Landesregierung finanzierte JAB BW
Die Seminarreihe wird vor allem durch die nun bekannt gewordene Finanzierung brisant. Erst durch eine parlamentarische Anfrage des AfD-Abgeordneten Emil Sänze wurde offengelegt, dass die Landesregierung die JAB BW umfangreich mit Steuermitteln unterstützt.
In der offiziellen Antwort des Staatsministeriums, welche FREILICH exklusiv vorliegt, wird eine Förderung von insgesamt 142.500 Euro für das Jahr 2025 genannt. Die Mittel flossen über die Landesanstalt für Kommunikation zur „Förderung der journalistischen Aus- und Fortbildung“. Das Staatsministerium bestätigt zudem ausdrücklich finanzielle oder geldwerte Zuwendungen an den DJV, den VSZV und die JAB BW sowie deren Unterorganisationen.

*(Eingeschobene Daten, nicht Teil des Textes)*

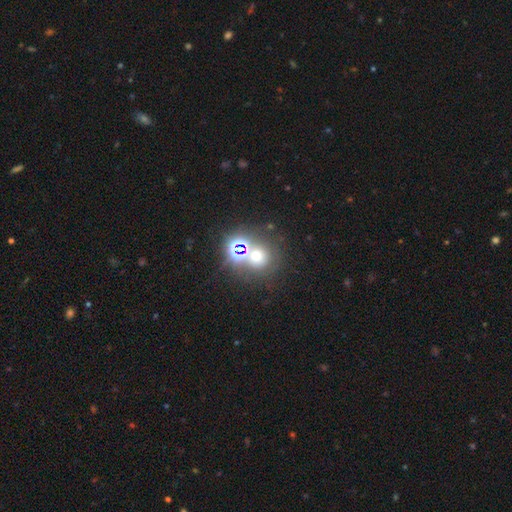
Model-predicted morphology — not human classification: Smooth or featured? Predicted: smooth (p=0.48). Merging? Predicted: none (p=0.61).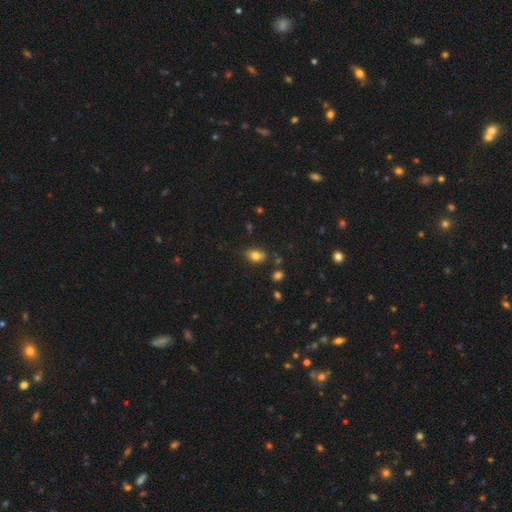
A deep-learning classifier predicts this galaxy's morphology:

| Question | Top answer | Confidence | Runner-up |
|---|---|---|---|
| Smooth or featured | smooth | 78% | star or artifact (11%) |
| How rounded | in between | 73% | round (25%) |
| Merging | none | 72% | minor disturbance (19%) |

AfD sieht „Steuergeld für Hofberichterstattung“
Emil Sänze sieht in dieser Förderung eine problematische Vermischung von staatlicher Finanzierung und journalistischer Meinungsbildung. „Die Landesregierung bestätigt, dass sie mit Steuergeld Strukturen wie die JAB BW fördert, die daraufhin kostenlose Seminare anbieten, in denen angehende Journalisten ausdrücklich zur kritischen Auseinandersetzung mit der Opposition angeleitet werden“, erklärt er dazu in einer Stellungnahme gegenüber FREILICH.
Für Sänze ist dies Ausdruck eines grundsätzlichen Problems: „Wenn der Staat journalistische Nachwuchsarbeit fördert und zugleich politische Zielrichtungen vermittelt werden, ist die gebotene Distanz zwischen Journalismus und Politik aufgehoben.“ Besonders kritisch bewertet er die Rolle öffentlicher Mittel: „Wer kritisches Denken lehrt, darf nicht selektiv kritisieren lassen – schon gar nicht mit öffentlichen Mitteln.“
Landesregierung weist jede Einflussnahme zurück
Die Landesregierung bestreitet hingegen jede Form politischer Steuerung. In der Antwort des Staatsministeriums heißt es dazu: „Es wurden im Zusammenhang mit Förderungen oder Maßnahmen weder ‚Wunschvorstellungen‘ artikuliert noch Absprachen/Zusagen im Gegenzug für ‚erwünschte Verhaltensweisen‘ getroffen.“ Insbesondere habe es keine Wünsche an die inhaltliche Berichterstattung gegeben, was sich schon wegen der „grundgesetzlich geschützten Rundfunk- und Pressefreiheit“ verbiete.